___ Extract to read

Whatever the temper of an individual picture or group of pictures created by Gilbert & George, their art addresses the viewer directly and forcefully, immediate and urgent. The mood may be dream-like, crazily vaudevillian or withdrawn; likewise it can be anxious, violent and confrontational. Most usually, it is a mix of all these states—replicating the ways in which we experience and respond to the unpredictable pageant of modern life.
Each picture by Gilbert & George draws the viewer into a world of atmospheres, memories, reactions and events, the encounter with which—vitally and elementally—provokes in each viewer individual feelings and multiple meanings. Does this picture make you feel uneasy or sad? Does it remind you of a moment or time in you own life, however obliquely or directly? Does it speak to how you feel right now or felt last night?
For Gilbert & George make art from and about emotions—which as every viewer knows, can assume many forms, many speeds, and unfathomable contradictions. As their intensity is drawn from a concise and highly concentrated gathering of pictorial elements, each picture created by Gilbert & George conveys both a singular visual statement—like a shout or a cry or a sudden chord—and many 'meanings', simultaneously. This creates the tempo of their art and of each picture: slowly enfolding the viewer, or accelerated and high energy.
Meaning is inferred through feeling and atmosphere in the art of Gilbert & George, and these possible meanings can be in stark contrast to one another. They can be read like a paradox or aphorism in which the juxtaposition of apparent opposites creates levels of interpretation beyond those first encountered.
Axiomatic is the notion that art does not have to make sense, in terms of narrative or logic, in order to make exact emotional or nervous sense. This is a quality described by Gilbert & George as the 'moral dimension' in their art—the tracery and imprint of feeling and memory on time and place.
Such a high velocity interplay of meanings is acutely felt in the CORPSING PICTURES—beginning with the arresting or even shocking title of the group, that could refer, dizzyingly, to both death and dead bodies, and the theatrical slang for an actor who suddenly steps out of character during a performance, by either forgetting their lines or laughing, or indeed causing another actor in the scene to lose their composure. To break the spell therefore: to admit the illusion of acting, to revel in revealing the 'pretence' of theatre.
As such, from the outset, the CORPSING PICTURES present the viewer with ambiguity, contradiction and enigma, as much as pathos, poignancy, sepulchral eeriness and a visceral sense—conveyed by the attitude and expressions of Gilbert & George within the pictures—of sudden helplessness and somnolence in the face of entombment and entrapment. Might Gilbert& George be depicted 'corpsing' in both meanings of the word? An unanswered question; an oscillation between different senses of an ending.
This complex weave of feelings and interpretations is created by Gilbert & George from a very small number of visual devices. In addition to the figures of the artists themselves, the tableaux of the CORPSING PICTURES are comprised solely of bones, string knotted or cut into lengths, and decayed plant stems, stalks and leaves. An exception is the picture CHAINAGE in which the artists, each with arms raised and fists clenched, are depicted lying upon a folded length of chain, with a second length of chain coiled snake-like on top of them. Gold and silver glint around the artists.

______

▸ **Challenge**
Render this sentence from the Gilbert & George text above in Spanish: "This complex weave of feelings and interpretations is created by Gilbert & George from a very small number of visual devices."

___ Stored rows

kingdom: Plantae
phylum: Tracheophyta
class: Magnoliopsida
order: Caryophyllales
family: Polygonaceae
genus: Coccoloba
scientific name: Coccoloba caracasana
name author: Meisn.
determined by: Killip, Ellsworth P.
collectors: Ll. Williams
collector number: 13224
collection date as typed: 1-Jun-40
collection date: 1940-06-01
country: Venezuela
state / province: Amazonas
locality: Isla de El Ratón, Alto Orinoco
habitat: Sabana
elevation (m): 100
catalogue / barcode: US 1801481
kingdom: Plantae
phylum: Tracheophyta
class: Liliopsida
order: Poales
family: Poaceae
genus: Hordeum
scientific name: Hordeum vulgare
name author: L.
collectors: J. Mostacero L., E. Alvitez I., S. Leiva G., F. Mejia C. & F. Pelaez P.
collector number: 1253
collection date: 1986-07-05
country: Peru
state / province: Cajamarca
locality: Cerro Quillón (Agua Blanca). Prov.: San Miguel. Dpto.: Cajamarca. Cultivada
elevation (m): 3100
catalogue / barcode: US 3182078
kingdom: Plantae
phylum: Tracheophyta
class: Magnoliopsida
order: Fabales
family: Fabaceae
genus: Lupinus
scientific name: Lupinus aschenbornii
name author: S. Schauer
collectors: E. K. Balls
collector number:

______

▸ **Output of the exercise**
Este complejo entramado de sentimientos e interpretaciones es creado por Gilbert & George a partir de un número muy reducido de recursos visuales.